TEXT PASSAGE>
=-=-=-=-=

We hold that the petitioner had no standing to have the court determine the custody, temporary or permanent, of the children in question.

*57722 N.C. App. at 478, 206 S.E. 2d at 793.

G.S. 7A-288 under which Browne was decided was repealed in 1977,1977 N.C. Sess. Laws Ch. 879, § 7. Plaintiffs filed their complaint asking for custody of the minor child on 25 May 1979. On that date the issue of custody of a minor child whose parents’ parental rights and obligations have been permanently terminated by a termination order was governed by G.S. 7A-289.33 (repealed 1979). That statute governs our decision. The applicable provisions of G.S. 7A-288 and G.S. 7A-289.33 are essentially the same in meaning. G.S. 7A-289.33 states:

(1) If the child had been placed in the custody of or released for adoption by one parent to, a county department of social services or licensed child-placing agency and is in the custody of such agency at the time of such filing of the petition, that agency shall, upon entry of the order terminating parental rights, acquire all of the rights for -placement of said child as such agency would have acquired had the parents whose rights‘are terminated released the child to that agency pursuant to the provisions of G.S. 48-9 (a) (1), including the right to consent to the adoption of such child. (Emphasis added).

=-=-=-=-=

REQUIREMENT 1> Which sections of the General Statutes (G.S.) does the custody opinion cite?
REQUIREMENT 2> Can you extend the custody opinion with a few more sentences, picking up after its last line?
The material is separate from the custody opinion.

EXTRACTED ENTRIES>

=-=-=-=-=

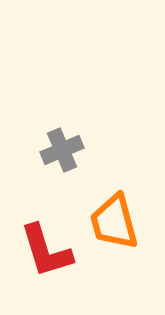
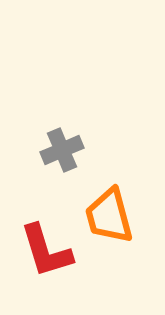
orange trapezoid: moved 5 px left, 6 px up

=-=-=-=-=

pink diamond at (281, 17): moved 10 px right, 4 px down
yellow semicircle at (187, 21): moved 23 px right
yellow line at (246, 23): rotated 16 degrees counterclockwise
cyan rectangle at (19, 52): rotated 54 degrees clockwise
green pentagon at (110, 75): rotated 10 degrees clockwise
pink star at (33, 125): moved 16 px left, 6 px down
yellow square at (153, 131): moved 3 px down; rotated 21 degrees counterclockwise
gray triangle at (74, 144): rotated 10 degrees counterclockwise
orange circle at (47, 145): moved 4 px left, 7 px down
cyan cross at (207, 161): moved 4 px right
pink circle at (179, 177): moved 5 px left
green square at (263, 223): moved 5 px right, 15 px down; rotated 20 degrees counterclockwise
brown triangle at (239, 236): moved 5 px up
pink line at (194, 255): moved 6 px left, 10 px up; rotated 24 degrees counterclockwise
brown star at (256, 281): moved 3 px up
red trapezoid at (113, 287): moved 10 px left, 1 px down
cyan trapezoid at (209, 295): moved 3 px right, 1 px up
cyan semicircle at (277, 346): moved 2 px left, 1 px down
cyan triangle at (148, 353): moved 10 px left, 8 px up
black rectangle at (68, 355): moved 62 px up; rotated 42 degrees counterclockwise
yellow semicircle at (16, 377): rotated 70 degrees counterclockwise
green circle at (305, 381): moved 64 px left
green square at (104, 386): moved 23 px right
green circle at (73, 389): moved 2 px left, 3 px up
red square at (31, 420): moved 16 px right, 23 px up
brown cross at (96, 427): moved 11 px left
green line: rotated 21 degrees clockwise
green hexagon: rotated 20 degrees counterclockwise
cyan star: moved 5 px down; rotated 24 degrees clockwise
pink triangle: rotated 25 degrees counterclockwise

=-=-=-=-=

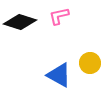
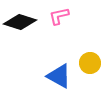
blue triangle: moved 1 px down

=-=-=-=-=

TASK RESULT 1> G.S. 7A-288, G.S. 7A-289.33, G.S. 48-9 (a) (1)

TASK RESULT 2>
Due to the similarity of the two statutes we think Broivne is controlling and requires that we hold that plaintiffs did not have standing to seek custody of the child under these circumstances.

Plaintiffs base their claim of standing to sue for custody on G.S. 50-13.1 which provides:

Any parent, relative, or other person, agency, organization or institution claiming the right to custody of a minor child may institute an action or proceeding for the custody of such child, as hereinafter provided.

Considered in isolation that statute would appear to be a general grant of standing to any individual to seek the custody of a child under any circumstances. Therefore, G.S. 50-13.1 appears to be in conflict with G.S. 7A-289.33. However, when G.S. 50-13.1 is examined in context with the other sections of Chapter 50 it becomes apparent that the legislature did not intend that G.S. 50-13.1 apply to grant standing for custody actions in the area of adoption.

*578Chapter 50 of which this section is a part is entitled “Divorce and Alimony”. The clear implication is that G.S. 50-13.1 was intended to apply only in instances where custody disputes arose in the context of separation or divorce.

[F]or the purpose of learning and giving effect to the legislative intention, all statutes relating to the same subject are to be compared and so construed in reference to each other that effect may be given to all provisions of each, if it can be done by any fair and reasonable interpretation. Alexander v. Lowrance, 182 N.C. 642, 109 S.E. 639.

In Re Blalock, 233 N.C. 493, 508, 64 S.E. 2d 848, 858 (1951).

G.S. 50-13.1 is preceded by G.S. 50-11.2 which provides:

Where the court has the requisite jurisdiction and upon proper pleadings and proper and due notice to all interested parties the judgment in a divorce action may contain such provisions respecting care, custody, tuition and maintenance of the minor children of the marriage as the court may adjudge.... (Emphasis added).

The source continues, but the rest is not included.